■ TASK ITEM: Reproduce every one of the items below verbatim, leaving out the pictures.

■ RECORD SET:
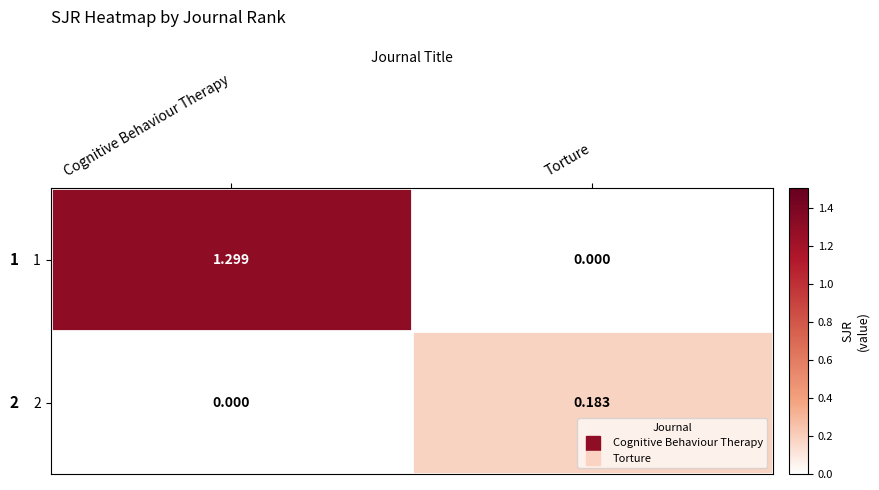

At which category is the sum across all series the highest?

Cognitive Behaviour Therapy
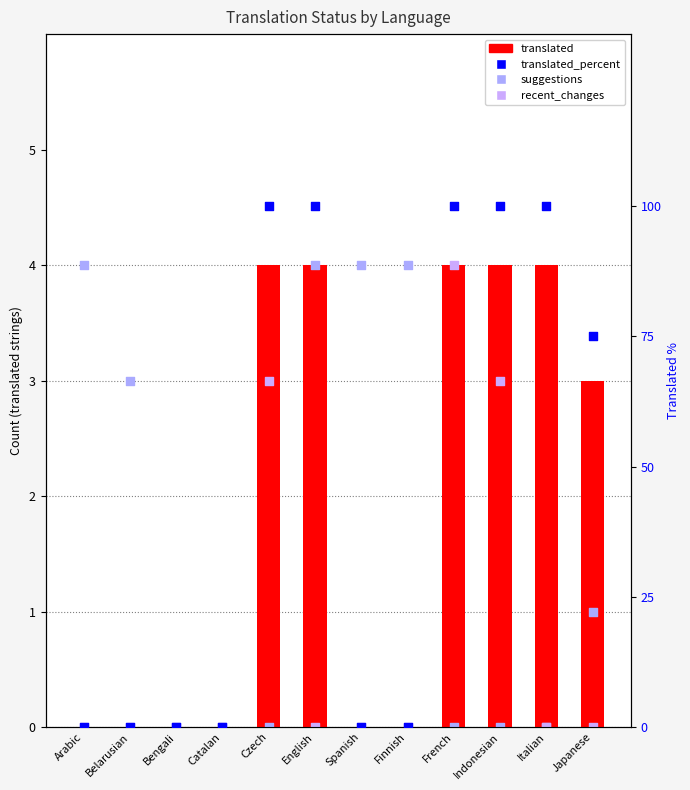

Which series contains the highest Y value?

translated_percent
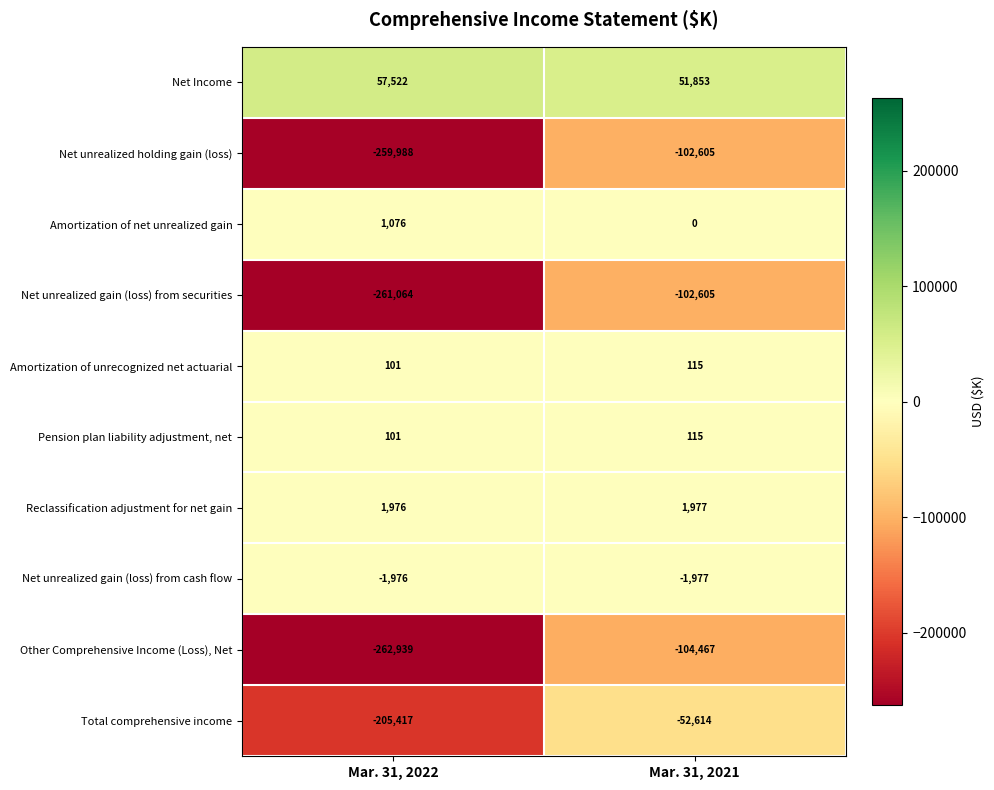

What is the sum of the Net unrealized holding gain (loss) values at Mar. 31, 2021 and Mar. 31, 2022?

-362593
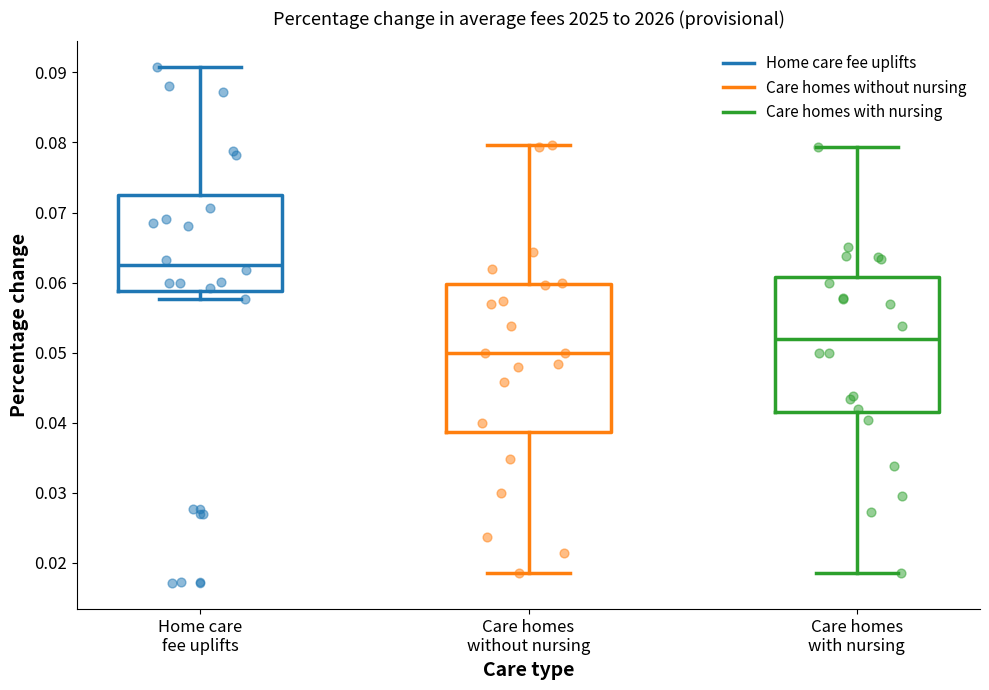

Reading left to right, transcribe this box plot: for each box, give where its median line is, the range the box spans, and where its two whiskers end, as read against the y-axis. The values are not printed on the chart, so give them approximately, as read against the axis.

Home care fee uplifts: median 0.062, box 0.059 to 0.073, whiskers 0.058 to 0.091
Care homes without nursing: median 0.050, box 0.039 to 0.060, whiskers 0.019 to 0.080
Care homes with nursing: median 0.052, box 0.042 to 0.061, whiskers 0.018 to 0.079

■ TASK ANSWER:
At which category is the sum across all series the highest?

Cognitive Behaviour Therapy

Which series contains the highest Y value?

translated_percent

What is the sum of the Net unrealized holding gain (loss) values at Mar. 31, 2021 and Mar. 31, 2022?

-362593

Reading left to right, transcribe this box plot: for each box, give where its median line is, the range the box spans, and where its two whiskers end, as read against the y-axis. The values are not printed on the chart, so give them approximately, as read against the axis.

Home care fee uplifts: median 0.062, box 0.059 to 0.073, whiskers 0.058 to 0.091
Care homes without nursing: median 0.050, box 0.039 to 0.060, whiskers 0.019 to 0.080
Care homes with nursing: median 0.052, box 0.042 to 0.061, whiskers 0.018 to 0.079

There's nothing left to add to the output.